City heavyweights Neil Woodford and Lord Myners are backing proposals for a radical shake-up of executive pay in a bid to curb excessive payouts and hand more power to shareholders.
Control over setting executive salaries and hiring and firing directors would be handed to a shareholder committee, under new measures designed to tackle the yawning pay gap between the boardroom and front-line staff.
Short-termism hinders the UK’s institutional investment industry’s ability to hold executive management teams to account in an appropriate and effective wayNeil Woodford
The report, which has been drawn up by Conservative MP Chris Philp in partnership with the High Pay Centre, calls for greater transparency and swifter action to tackle bumper pay packets. It suggests this could be achieved by introducing binding shareholder votes on executive pay and by forcing companies to publish the ratio between chief executive remuneration and the salary of the average worker.
The far-reaching plans come as top-brass salaries continue to rocket, with the average chief executive’s pay hitting £6 million a year – the equivalent to 150 times the average worker’s income.

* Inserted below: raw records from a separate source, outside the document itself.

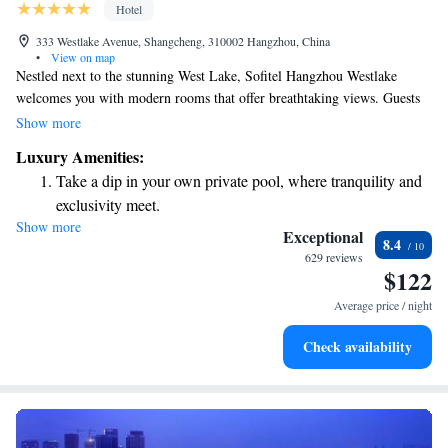
Hotel
333 Westlake Avenue, Shangcheng, 310002 Hangzhou, China
•
View on map
Nestled next to the stunning West Lake, Sofitel Hangzhou Westlake
welcomes you with modern rooms that offer breathtaking views. Guests
can enjoy a relaxing swim in the indoor pool, unwind at the spa, or savor
Show more
delicious meals at our two restaurants. Plus, you can stay connected with
Luxury Amenities:
complimentary WiFi throughout the hotel. We aim to make your stay
Take a dip in your own private pool, where tranquility and
comfortable and memorable!
exclusivity meet.
Show more
Enjoy convenient transportation with our exclusive shuttle
Exceptional
8.4
services for seamless travel.
629 reviews
$122
Stay productive with top-notch business services available
at your fingertips.
Average price / night
Rejuvenate at the state-of-the-art wellness facilities
Check availability
designed for your complete relaxation.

City grandee Lord Myners said shareholders were struggling to hold companies to account over pay because the ownership of major corporations was becoming “increasingly fragmented”.

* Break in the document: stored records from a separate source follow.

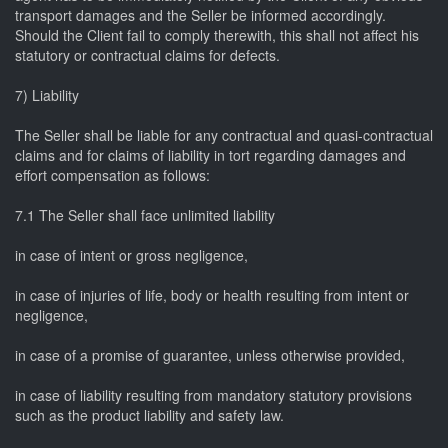
transport damages and the Seller be informed accordingly.
Should the Client fail to comply therewith, this shall not affect his
statutory or contractual claims for defects.
7) Liability
The Seller shall be liable for any contractual and quasi-contractual
claims and for claims of liability in tort regarding damages and
effort compensation as follows:
7.1 The Seller shall face unlimited liability
in case of intent or gross negligence,
in case of injuries of life, body or health resulting from intent or
negligence,
in case of a promise of guarantee, unless otherwise provided,
in case of liability resulting from mandatory statutory provisions
such as the product liability and safety law.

He added: “This is as a result of the institutionalisation of ownership and increased pressure in fund management towards creating portfolios with investments in several hundred different companies.”
The former City minister and chairman of Marks & Spencer said the mentality of investors had switched from that of a car owner to a car renter.
He said: “The owner services his car, maintains it in good condition, drives it carefully and relies on it. The renter does none of these things.
“Institutional investors are the equivalent of renters. They are driven by the short term with qualified interest in the long term, largely as a result of client focus on short-term performance versus a diversified index or benchmark.”
Myners said the situation was a departure from the simple model adopted by early shareholders who kept a “close and informed eye” on operations, including the “effectiveness of management, care for employees and the wider community”.
The study said the action is needed to repress the rise of the “ownerless corporation”, resulting in shareholders having little influence over the companies they own. It said shareholders tend to act only when a merger and acquisition deal is not in the interest of the company, or when a pay deal is shockingly bad.
Woodford endorsed the findings of the report just days after he snubbed the City’s high-pay culture. He has scrapped bonuses and put workers on a flat salary at his Oxford-based firm Woodford Investment Management.
He said: “In many institutions, corporate governance duties have been separated from fund management responsibilities, with the result that engagement is often not as effective as it should be. Short-termism, which is frustratingly rife in fund management, also hinders the UK’s institutional investment industry’s ability to hold executive management teams to account in an appropriate and effective way.”
Under the proposals, the shareholder committee would aim to make directors more accountable to investors by replacing the nomination committee, which is in charge of recommending the hiring or firing of directors during an annual general meeting.
It would also question the board on corporate strategy and performance and run the rule over pay packages proposed by the remuneration committee before they go to a shareholder vote at the AGM. The chairman of the board and an employee would also be on the committee as non-voting members in order to give them “a voice” when decisions are made.
Blue-chip giants Anglo American and BP faced investor protest at their AGMs earlier this year. Shareholders voted to reject BP’s remuneration report for the last year, which included a pay deal of $19.6m (£13.8m) for chief executive Bob Dudley.